> **ASSIGNED TASK**
Every record has to be written out exactly, with no line missing.

[Collected data]
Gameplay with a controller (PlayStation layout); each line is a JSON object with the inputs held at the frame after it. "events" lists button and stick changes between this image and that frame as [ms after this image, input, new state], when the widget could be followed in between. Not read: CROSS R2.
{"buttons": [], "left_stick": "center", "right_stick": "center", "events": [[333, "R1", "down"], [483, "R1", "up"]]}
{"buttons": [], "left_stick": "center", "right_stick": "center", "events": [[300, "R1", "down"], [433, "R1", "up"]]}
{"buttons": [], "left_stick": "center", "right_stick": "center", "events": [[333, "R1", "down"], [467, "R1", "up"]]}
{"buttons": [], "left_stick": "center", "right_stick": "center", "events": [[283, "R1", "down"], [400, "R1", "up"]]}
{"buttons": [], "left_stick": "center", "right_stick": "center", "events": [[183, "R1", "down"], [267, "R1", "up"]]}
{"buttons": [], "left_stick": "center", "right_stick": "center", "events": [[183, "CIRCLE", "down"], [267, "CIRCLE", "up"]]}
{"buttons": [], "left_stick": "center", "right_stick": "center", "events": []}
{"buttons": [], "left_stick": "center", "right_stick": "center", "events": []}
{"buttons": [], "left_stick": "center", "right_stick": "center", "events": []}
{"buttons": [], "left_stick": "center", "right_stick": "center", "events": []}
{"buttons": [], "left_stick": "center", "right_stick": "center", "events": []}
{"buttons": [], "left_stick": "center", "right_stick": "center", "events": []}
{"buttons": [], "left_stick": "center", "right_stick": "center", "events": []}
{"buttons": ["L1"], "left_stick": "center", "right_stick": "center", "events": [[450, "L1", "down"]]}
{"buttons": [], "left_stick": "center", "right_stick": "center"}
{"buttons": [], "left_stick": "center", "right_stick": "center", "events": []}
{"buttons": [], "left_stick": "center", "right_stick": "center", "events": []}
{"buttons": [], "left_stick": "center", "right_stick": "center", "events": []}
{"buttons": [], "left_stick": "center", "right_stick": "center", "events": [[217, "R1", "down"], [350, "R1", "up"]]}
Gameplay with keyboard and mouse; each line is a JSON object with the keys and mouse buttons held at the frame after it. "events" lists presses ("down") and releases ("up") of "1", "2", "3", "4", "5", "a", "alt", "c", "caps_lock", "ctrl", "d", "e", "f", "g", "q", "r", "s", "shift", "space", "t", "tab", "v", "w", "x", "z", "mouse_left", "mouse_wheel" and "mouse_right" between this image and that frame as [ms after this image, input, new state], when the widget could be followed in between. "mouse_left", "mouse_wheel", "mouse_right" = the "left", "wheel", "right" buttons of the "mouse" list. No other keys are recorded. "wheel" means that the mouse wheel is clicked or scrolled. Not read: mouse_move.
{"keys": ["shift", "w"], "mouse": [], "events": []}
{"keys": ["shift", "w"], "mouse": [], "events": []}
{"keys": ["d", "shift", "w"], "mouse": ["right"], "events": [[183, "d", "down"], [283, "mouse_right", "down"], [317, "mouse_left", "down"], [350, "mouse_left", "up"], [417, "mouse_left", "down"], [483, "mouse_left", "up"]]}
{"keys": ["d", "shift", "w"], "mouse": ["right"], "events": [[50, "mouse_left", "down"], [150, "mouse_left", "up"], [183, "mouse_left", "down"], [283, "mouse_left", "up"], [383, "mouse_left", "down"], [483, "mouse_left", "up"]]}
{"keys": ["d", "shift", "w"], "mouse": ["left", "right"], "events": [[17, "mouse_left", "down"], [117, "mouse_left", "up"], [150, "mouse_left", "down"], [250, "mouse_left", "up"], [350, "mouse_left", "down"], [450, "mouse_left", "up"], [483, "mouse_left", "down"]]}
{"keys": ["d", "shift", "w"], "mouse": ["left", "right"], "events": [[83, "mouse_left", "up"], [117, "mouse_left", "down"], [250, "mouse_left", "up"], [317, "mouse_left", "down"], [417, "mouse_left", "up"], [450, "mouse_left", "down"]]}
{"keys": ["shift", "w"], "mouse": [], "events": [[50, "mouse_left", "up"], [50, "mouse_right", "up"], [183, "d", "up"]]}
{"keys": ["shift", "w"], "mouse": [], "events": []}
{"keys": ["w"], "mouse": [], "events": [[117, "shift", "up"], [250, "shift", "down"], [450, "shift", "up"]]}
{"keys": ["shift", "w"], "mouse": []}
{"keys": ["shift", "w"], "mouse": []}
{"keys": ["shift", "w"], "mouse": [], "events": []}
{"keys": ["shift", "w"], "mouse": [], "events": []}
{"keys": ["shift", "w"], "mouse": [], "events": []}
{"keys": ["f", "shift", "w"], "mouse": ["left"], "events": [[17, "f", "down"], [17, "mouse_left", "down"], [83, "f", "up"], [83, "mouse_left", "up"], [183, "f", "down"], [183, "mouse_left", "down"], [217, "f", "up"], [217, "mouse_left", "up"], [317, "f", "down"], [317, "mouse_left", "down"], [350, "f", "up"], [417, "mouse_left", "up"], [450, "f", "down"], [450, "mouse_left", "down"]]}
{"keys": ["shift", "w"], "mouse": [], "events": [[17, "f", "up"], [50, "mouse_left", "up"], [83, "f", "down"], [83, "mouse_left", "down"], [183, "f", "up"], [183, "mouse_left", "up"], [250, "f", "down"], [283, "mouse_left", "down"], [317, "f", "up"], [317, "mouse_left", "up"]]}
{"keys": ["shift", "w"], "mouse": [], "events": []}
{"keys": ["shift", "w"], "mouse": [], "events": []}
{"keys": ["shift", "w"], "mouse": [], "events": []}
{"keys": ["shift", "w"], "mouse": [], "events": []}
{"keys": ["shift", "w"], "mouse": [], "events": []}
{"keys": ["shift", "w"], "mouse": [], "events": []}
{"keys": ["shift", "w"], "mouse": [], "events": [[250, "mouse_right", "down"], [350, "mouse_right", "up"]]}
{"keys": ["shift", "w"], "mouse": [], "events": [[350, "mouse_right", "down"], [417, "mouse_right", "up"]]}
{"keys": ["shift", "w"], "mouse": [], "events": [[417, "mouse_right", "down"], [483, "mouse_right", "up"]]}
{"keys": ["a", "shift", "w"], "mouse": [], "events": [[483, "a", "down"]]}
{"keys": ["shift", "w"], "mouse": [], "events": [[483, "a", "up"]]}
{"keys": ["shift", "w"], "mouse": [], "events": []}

> **EXERCISE OUTPUT**
Gameplay with a controller (PlayStation layout); each line is a JSON object with the inputs held at the frame after it. "events" lists button and stick changes between this image and that frame as [ms after this image, input, new state], when the widget could be followed in between. Not read: CROSS R2.
{"buttons": [], "left_stick": "center", "right_stick": "center", "events": [[333, "R1", "down"], [483, "R1", "up"]]}
{"buttons": [], "left_stick": "center", "right_stick": "center", "events": [[300, "R1", "down"], [433, "R1", "up"]]}
{"buttons": [], "left_stick": "center", "right_stick": "center", "events": [[333, "R1", "down"], [467, "R1", "up"]]}
{"buttons": [], "left_stick": "center", "right_stick": "center", "events": [[283, "R1", "down"], [400, "R1", "up"]]}
{"buttons": [], "left_stick": "center", "right_stick": "center", "events": [[183, "R1", "down"], [267, "R1", "up"]]}
{"buttons": [], "left_stick": "center", "right_stick": "center", "events": [[183, "CIRCLE", "down"], [267, "CIRCLE", "up"]]}
{"buttons": [], "left_stick": "center", "right_stick": "center", "events": []}
{"buttons": [], "left_stick": "center", "right_stick": "center", "events": []}
{"buttons": [], "left_stick": "center", "right_stick": "center", "events": []}
{"buttons": [], "left_stick": "center", "right_stick": "center", "events": []}
{"buttons": [], "left_stick": "center", "right_stick": "center", "events": []}
{"buttons": [], "left_stick": "center", "right_stick": "center", "events": []}
{"buttons": [], "left_stick": "center", "right_stick": "center", "events": []}
{"buttons": ["L1"], "left_stick": "center", "right_stick": "center", "events": [[450, "L1", "down"]]}
{"buttons": [], "left_stick": "center", "right_stick": "center"}
{"buttons": [], "left_stick": "center", "right_stick": "center", "events": []}
{"buttons": [], "left_stick": "center", "right_stick": "center", "events": []}
{"buttons": [], "left_stick": "center", "right_stick": "center", "events": []}
{"buttons": [], "left_stick": "center", "right_stick": "center", "events": [[217, "R1", "down"], [350, "R1", "up"]]}
Gameplay with keyboard and mouse; each line is a JSON object with the keys and mouse buttons held at the frame after it. "events" lists presses ("down") and releases ("up") of "1", "2", "3", "4", "5", "a", "alt", "c", "caps_lock", "ctrl", "d", "e", "f", "g", "q", "r", "s", "shift", "space", "t", "tab", "v", "w", "x", "z", "mouse_left", "mouse_wheel" and "mouse_right" between this image and that frame as [ms after this image, input, new state], when the widget could be followed in between. "mouse_left", "mouse_wheel", "mouse_right" = the "left", "wheel", "right" buttons of the "mouse" list. No other keys are recorded. "wheel" means that the mouse wheel is clicked or scrolled. Not read: mouse_move.
{"keys": ["shift", "w"], "mouse": [], "events": []}
{"keys": ["shift", "w"], "mouse": [], "events": []}
{"keys": ["d", "shift", "w"], "mouse": ["right"], "events": [[183, "d", "down"], [283, "mouse_right", "down"], [317, "mouse_left", "down"], [350, "mouse_left", "up"], [417, "mouse_left", "down"], [483, "mouse_left", "up"]]}
{"keys": ["d", "shift", "w"], "mouse": ["right"], "events": [[50, "mouse_left", "down"], [150, "mouse_left", "up"], [183, "mouse_left", "down"], [283, "mouse_left", "up"], [383, "mouse_left", "down"], [483, "mouse_left", "up"]]}
{"keys": ["d", "shift", "w"], "mouse": ["left", "right"], "events": [[17, "mouse_left", "down"], [117, "mouse_left", "up"], [150, "mouse_left", "down"], [250, "mouse_left", "up"], [350, "mouse_left", "down"], [450, "mouse_left", "up"], [483, "mouse_left", "down"]]}
{"keys": ["d", "shift", "w"], "mouse": ["left", "right"], "events": [[83, "mouse_left", "up"], [117, "mouse_left", "down"], [250, "mouse_left", "up"], [317, "mouse_left", "down"], [417, "mouse_left", "up"], [450, "mouse_left", "down"]]}
{"keys": ["shift", "w"], "mouse": [], "events": [[50, "mouse_left", "up"], [50, "mouse_right", "up"], [183, "d", "up"]]}
{"keys": ["shift", "w"], "mouse": [], "events": []}
{"keys": ["w"], "mouse": [], "events": [[117, "shift", "up"], [250, "shift", "down"], [450, "shift", "up"]]}
{"keys": ["shift", "w"], "mouse": []}
{"keys": ["shift", "w"], "mouse": []}
{"keys": ["shift", "w"], "mouse": [], "events": []}
{"keys": ["shift", "w"], "mouse": [], "events": []}
{"keys": ["shift", "w"], "mouse": [], "events": []}
{"keys": ["f", "shift", "w"], "mouse": ["left"], "events": [[17, "f", "down"], [17, "mouse_left", "down"], [83, "f", "up"], [83, "mouse_left", "up"], [183, "f", "down"], [183, "mouse_left", "down"], [217, "f", "up"], [217, "mouse_left", "up"], [317, "f", "down"], [317, "mouse_left", "down"], [350, "f", "up"], [417, "mouse_left", "up"], [450, "f", "down"], [450, "mouse_left", "down"]]}
{"keys": ["shift", "w"], "mouse": [], "events": [[17, "f", "up"], [50, "mouse_left", "up"], [83, "f", "down"], [83, "mouse_left", "down"], [183, "f", "up"], [183, "mouse_left", "up"], [250, "f", "down"], [283, "mouse_left", "down"], [317, "f", "up"], [317, "mouse_left", "up"]]}
{"keys": ["shift", "w"], "mouse": [], "events": []}
{"keys": ["shift", "w"], "mouse": [], "events": []}
{"keys": ["shift", "w"], "mouse": [], "events": []}
{"keys": ["shift", "w"], "mouse": [], "events": []}
{"keys": ["shift", "w"], "mouse": [], "events": []}
{"keys": ["shift", "w"], "mouse": [], "events": []}
{"keys": ["shift", "w"], "mouse": [], "events": [[250, "mouse_right", "down"], [350, "mouse_right", "up"]]}
{"keys": ["shift", "w"], "mouse": [], "events": [[350, "mouse_right", "down"], [417, "mouse_right", "up"]]}
{"keys": ["shift", "w"], "mouse": [], "events": [[417, "mouse_right", "down"], [483, "mouse_right", "up"]]}
{"keys": ["a", "shift", "w"], "mouse": [], "events": [[483, "a", "down"]]}
{"keys": ["shift", "w"], "mouse": [], "events": [[483, "a", "up"]]}
{"keys": ["shift", "w"], "mouse": [], "events": []}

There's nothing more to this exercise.